The Chief Executive Officer of Airtel Africa, Olusegun Ogunsanya, stated, “Facilitating this growth has been and will remain fundamental to our performance. The investment in our distribution to catalyse growth and the technology required to support this growth have been key.

“Furthermore, our rigorous approach to de-risking our balance sheet and our capital allocation priorities has materially reduced the risks that the currency devaluation has had on our business,” part of his comments on the report stated.

Other highlights in the report include that the total customer base grew by 9.0 per cent to 152.7 million.

The company said it will continue to bridge the digital divide with a 17.8 per cent increase in data customers to 64.4 million and a 20.8 per cent increase in data usage per customer.

Across the group mobile services revenue grew by 19.4 per cent in constant currency, driven by voice revenue growth of 11.9 per cent and data revenue growth of 29.2 per cent.

Mobile Money revenue grew by 32.8 per cent in constant currency, with a continued strong performance in East Africa.

SEC imposes N10m penalty for unauthorized security issuance

Meanwhile, in a bold move to regulate the issuance and allotment of securities by private companies, the Securities and Exchange Commission of Nigeria has introduced stringent new rules.

The SEC has declared that any unauthorized issuance or allotment of securities will incur a hefty penalty of at least N10m, with an additional N100, 000 fine accruing daily until the violation ceases.

It disclosed this in a statement shared with journalists on Thursday.

The SEC’s proposed rules outline severe consequences for those who fail to comply.

“Any person who issues or allots securities without the prior approval of the Commission, or violates any provisions of these rules shall be liable to a penalty not less than N10m in the first instance,” the Commission stated, emphasizing the gravity of the sanctions.

“To be eligible for issuing securities, a private company must be duly incorporated with a minimum three-year operational track record.”

Furthermore, the SEC mandates that securities must be listed on a registered exchange within 30 days post-allotment.

The regulations cap the amount a private company can raise within a year at N15bn.

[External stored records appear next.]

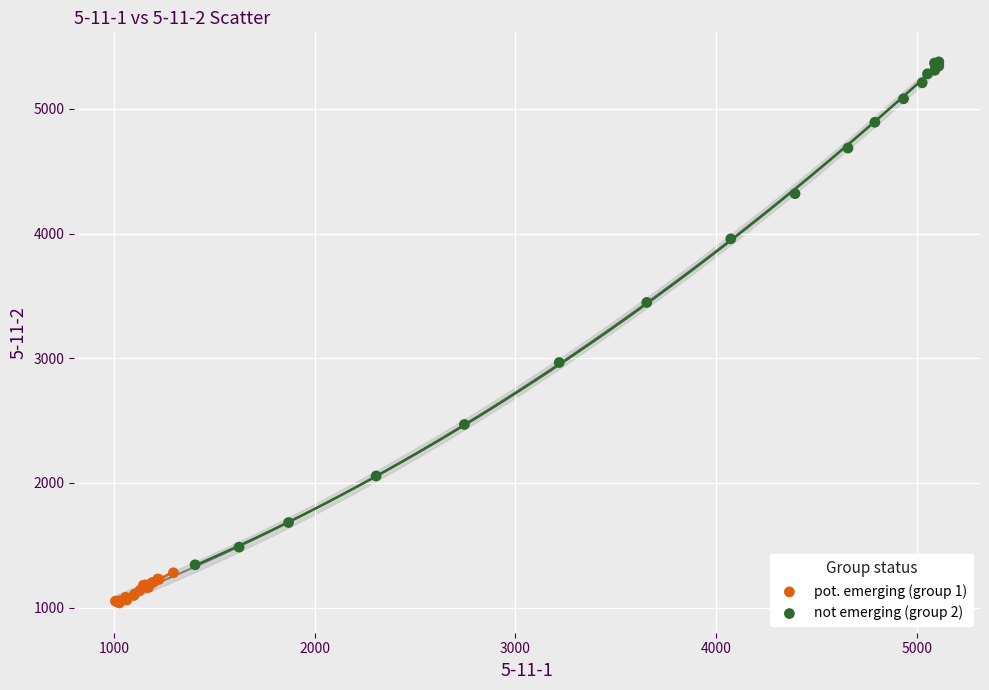

What are all the series names shown in the legend?

pot. emerging (group 1), not emerging (group 2)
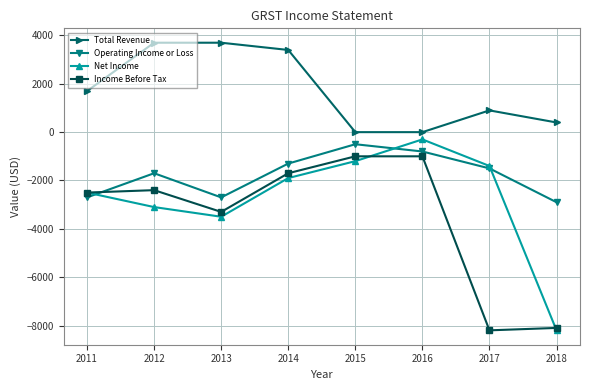

What is the total value across all series at 2013?

-5800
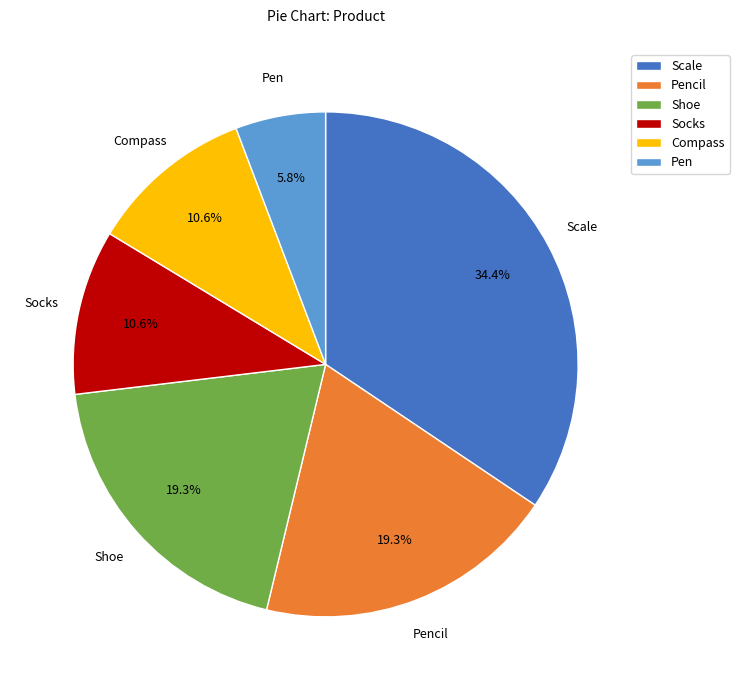

Approximately how many times larger is the value at Pencil compared to Socks?

1.8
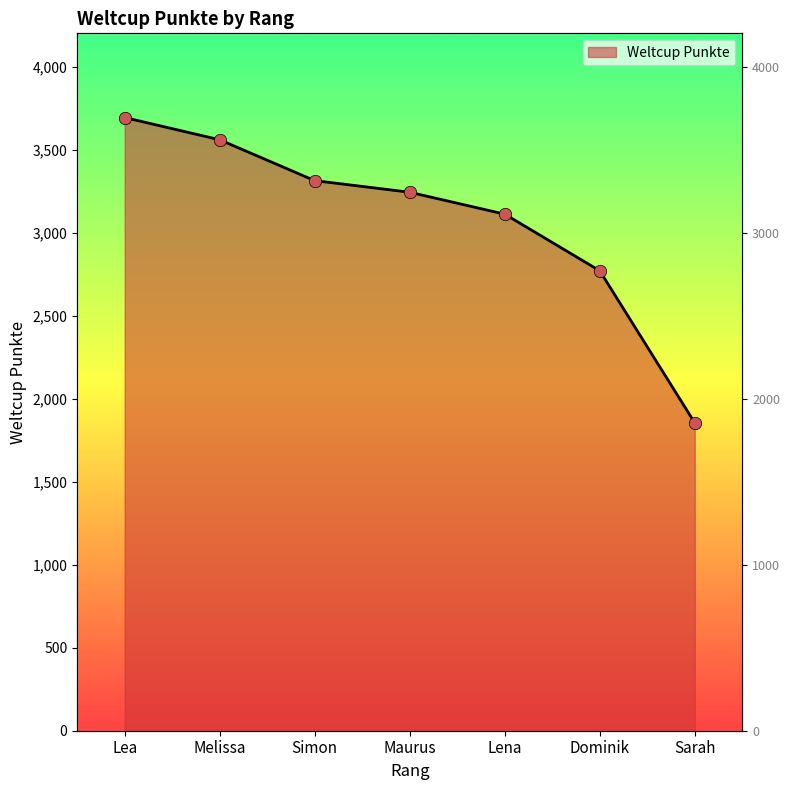

What is the ratio of the value at Maurus to the value at Melissa?

0.9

Issuing houses are required to file a detailed post-allotment report within 21 working days, ensuring transparency in the allotment process.

SEC has also placed restrictions on the use of proceeds from securities issues.

“Issuers are prohibited from using the proceeds of the issues for purposes other than those stated in the offer document without its prior approval,” the Commission clarified, underscoring the need for accountability in fund utilisation.

SEC has invited public comments on the new rules, reflecting its commitment to stakeholder engagement and transparency. All feedback is to be directed to the Rules Committee within two weeks of the publication on the SEC’s website.

The new regulations are a testament to the SEC’s resolve to ensure the integrity of Nigeria’s capital markets and protect investors from unauthorized and potentially harmful financial activities.